Heiko Stadler / 10.06.2021

Eine schlechte Regierung benötigt viel Propaganda. Tendenziöse Nachrichtensendungen alleine genügen nicht mehr. Man braucht auch Krimis, in denen immer der “Nazi” der Mörder ist. Man braucht Unterhaltungssendungen, in denen Vertreter des Politik-Medien-Kartells auftreten und zeigen, was sie für tolle Typen sind. Man braucht Musiksendungen, in denen Schlagersänger ihre Propagandalieder säuseln. Man braucht Regimeclowns, die gegen die Opposition hetzen. Kein intelligenter Mensch würde diesen Schund freiwillig finanzieren. Deshalb wurde die Zwangsgebühr eingeführt und höchstrichterlich abgesegnet. Thomas Thiel, der auf Anweisung des WDR-Intendanten Tom Burow gefangen gehalten wird, ist ein anständiger Mann, der nicht bereit ist, das 395.000 Euro-Jahresgehalt des WDR-Intendanten zwangszufinanzieren. Von der Bundeskanzlerin, die von beliebigen Erdteilen aus durch ein einziges Codewort eine ganze Landesregierung auflösen kann, kommt kein “unverzeihlich”. Warum auch, es ist ja ganz in ihrem Sinne.
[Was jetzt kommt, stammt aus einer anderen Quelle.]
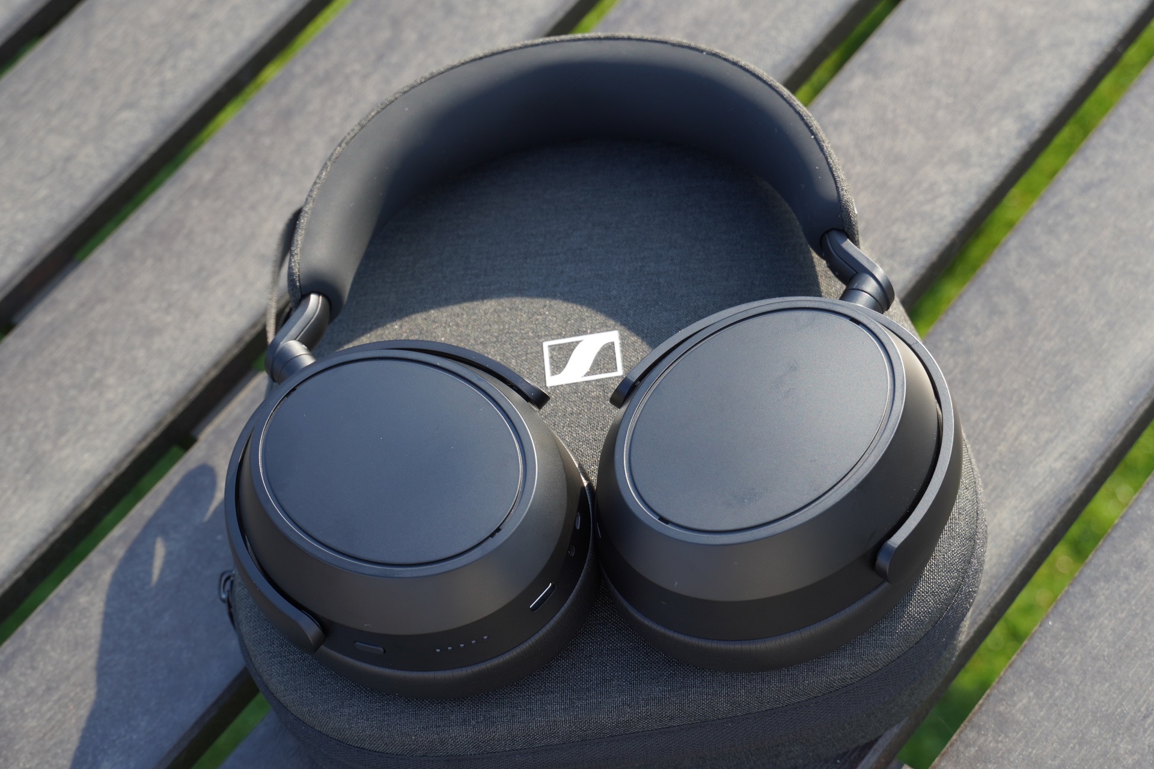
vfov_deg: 17.2
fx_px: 2548
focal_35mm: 80
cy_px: 384
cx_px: 577
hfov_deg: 25.5
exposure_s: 1/100
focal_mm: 53
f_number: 7.1
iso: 125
Sabine Heinrich / 10.06.2021

“Jeder Tag ist eine Katastrophe - für die Öffentlich-Rechtlichen”...Schön wäre es! Für deren Ansehen vielleicht - aber das interessiert die Multimillionäre unter den Verantwortlichen so viel wie der berühmte umfallende chinesische Reissack! -  Ich widerspreche vehement! Jeder Tag, der Georg Thiel gestohlen wird, ist ein Erfolgserlebnis für die Erpresser der ÖR und ihrer unzähligen willigen Helferlein! Sie demonstrieren ihre Macht, schüchtern uns ein und sonnen sich im Gefühl, unangreifbar zu sein. (“Sperre EINEN ein - und halte Tausende davon ab, es Georg Thiel gleich zu tun”.) In einer derartigen Situation, wie sie Herr Thiel erlebt, kann Zuspruch von außen durchaus hilfreich sein - in Form von Briefen und Karten z.B. - Die Adresse der JVA Münster ist leicht ausfindig zu machen. Ach, hätte er doch lieber jemanden überfallen und schwer verletzt…!  

Klaus Müller / 10.06.2021

Dass das ÖR ein mafiöser Haufen ist, ist jedem klar, der seine Augen nicht davor verschließt. Dass diese Steuer (aka Rundfunkbeitrag) von Gerichten durchgewunken wurde war ein zugegebenermaßen genialer Schachzug aus Täuschungen, Winkelspielchen, Manipulation etc. Leider ist es trotzdem nicht klug sich richterlichen Anordnungen zu widersetzen. Ich hoffe und bete, dass Herr Thiel sich das familiär leisten kann und wünsche ihm viel Kraft und eine umfassende Rehabilitation.